At least two people were fatally shot on Wednesday near a synagogue in Halle, Germany, during prayer services for Yom Kippur, the holiest day on the Jewish calendar.
Police in Halle said in a statement that two people were killed. Police later said they arrested one person, though an earlier tweet suggested there may have been multiple “perpetrators” who fired “several shots.” Police warned people to stay in their homes while they searched for other potential suspects in Halle, a city in eastern central Germany with a population of about 240,000.
Germany’s federal prosecutor is leading the investigation, suggesting that officials are treating the shooting as a “politically motivated” attack,” The New York Times reported.

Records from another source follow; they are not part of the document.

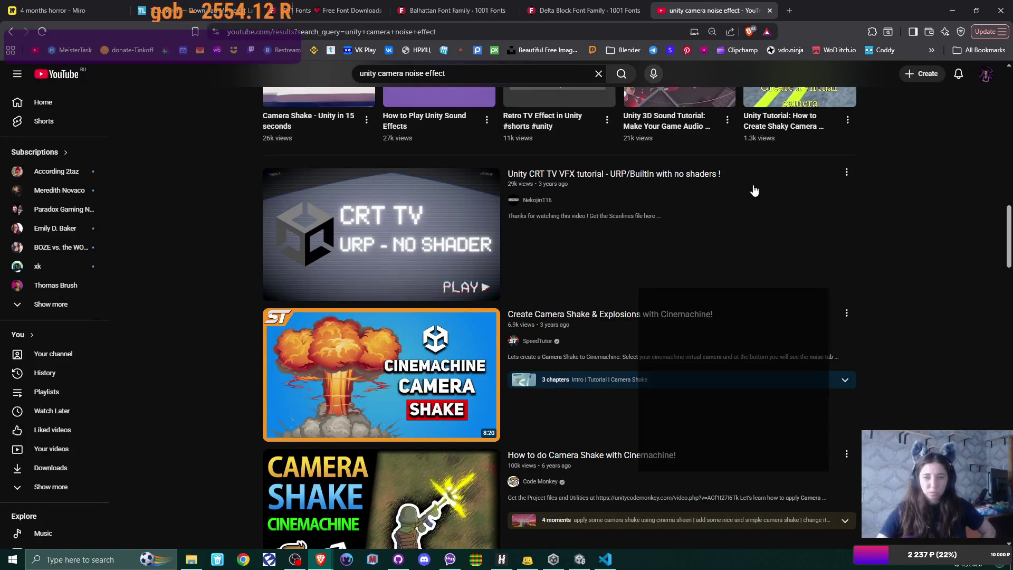
pyautogui.moveTo(754, 190)
pyautogui.scroll(2, 754, 190)
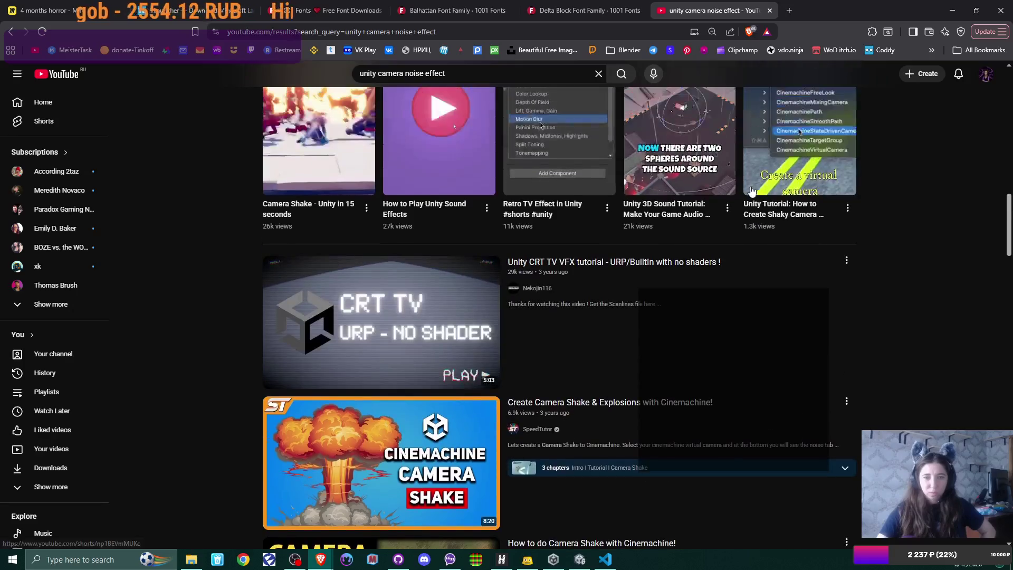
# Open 'Unity CRT TV VFX tutorial' in a background tab and scroll further down the results.
pyautogui.middleClick(578, 268)
pyautogui.scroll(-6, 577, 268)
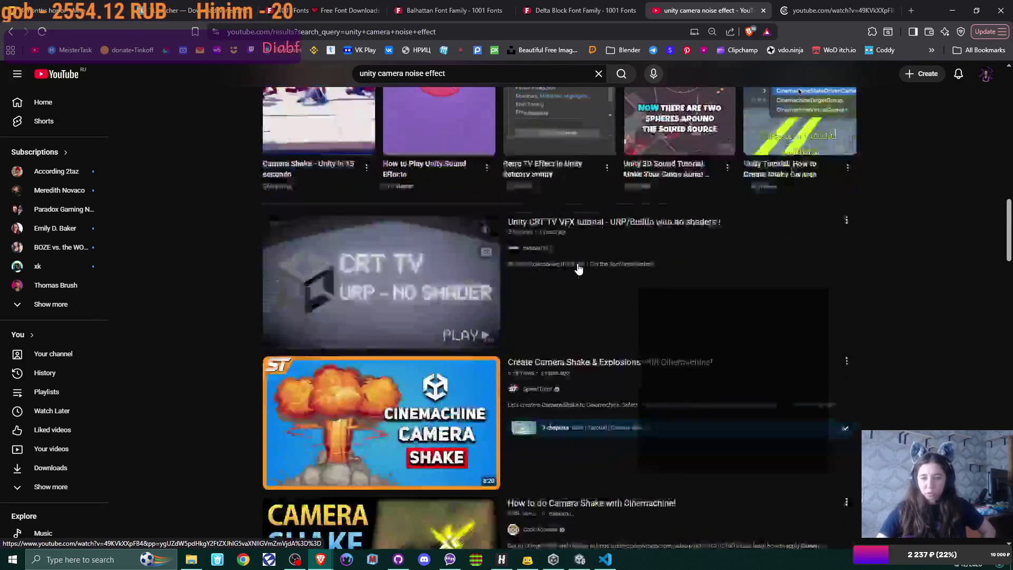
pyautogui.scroll(-6, 577, 267)
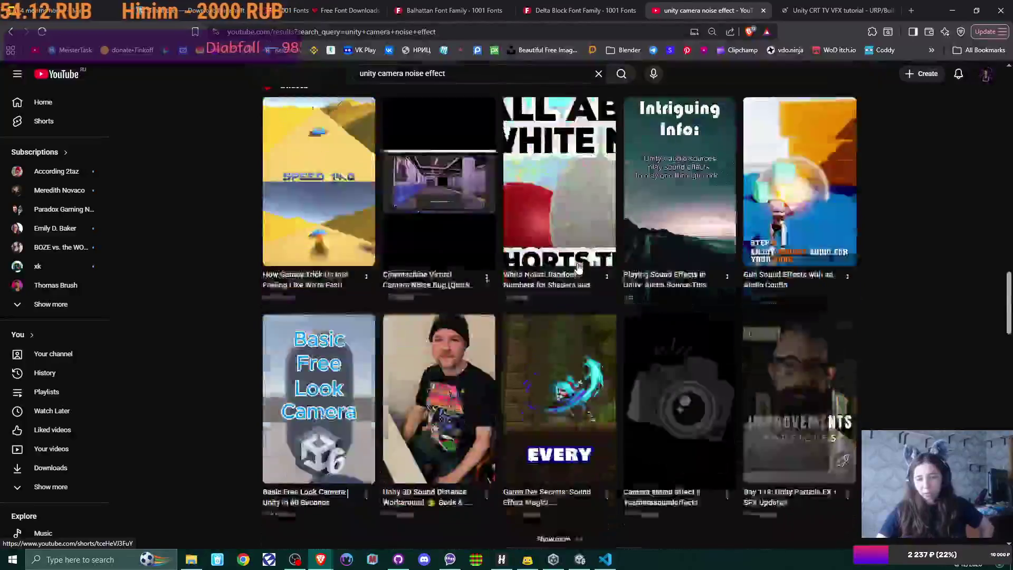
pyautogui.scroll(-6, 572, 260)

German public broadcaster MDR aired a video showing a man wearing a helmet and an olive-colored jacket getting out of a car and firing four shots with a long-barreled gun. A witness told the outlet that the gunman was dressed in military gear and armed with multiple weapons. Local news outlets also reported that a hand grenade was lobbed into a Jewish cemetery nearby, according to the Times. Police also told MDR that more shots had been fired in the Halle suburb of Landsberg, but those reports have not been confirmed.
According to unconfirmed reports on Twitter, the apparent gunman live-streamed the attack using a head-mounted camera, as did the mosque shooter in New Zealand last March. The video footage allegedly includes anti-Semitic comments in English.
Max Privorotzki, a local Jewish leader, told the German news outlet Der Spiegel that the gunman or gunmen appeared to try to enter the synagogue but were repelled by police officers posted outside.
“At the moment, there are 70 to 80 people inside the synagogue,” Privorotzki said, according to the Times.
Images aired by German news outlets showed a body lying about 30 yards away from the synagogue, according to the Associated Press. Der Spiegel reported that one attacker was believed to have tried to flee in a taxi before being arrested by police.
Witnesses said the gunman also fired at a nearby kebab shop, killing a male customer inside, The Guardian reported.
Police increased their presence outside synagogues in Halle and nearby areas after the attack, according to the report. All Jewish synagogues, schools and cultural centers in the region are being guarded around the clock by police.
A spokesman for German Chancellor Angela Merkel said the shooting was “terrible news” but government officials did not have any further information on the attack, according to the AP.
"Together with you, I would like to express my sympathies to the German police forces, the German people and the German Jewish community," European Parliament President David Sassoli told lawmakers in Brussels Wednesday. "Our thoughts are with the families and friends of the victims and the citizens of Germany."
Anti-Semitic crimes have increased by nearly 20 percent in Germany last year, according to government data. The number of anti-Semitic crimes increased from 1,504 to 1,799 in 2018.
Earlier this year, the country’s top official responsible for efforts to combat anti-Semitism suggested that Jews should not wear their skullcaps everywhere in public.
Michael Friedman, the former president of the European Jewish Congress, told the Times in May that ”when a representative of the federal government officially tells the Jewish community that ‘you are not safe against anti-Jewish hate everywhere in Germany,’ then that is a pathetic display for the rule of law and political reality.”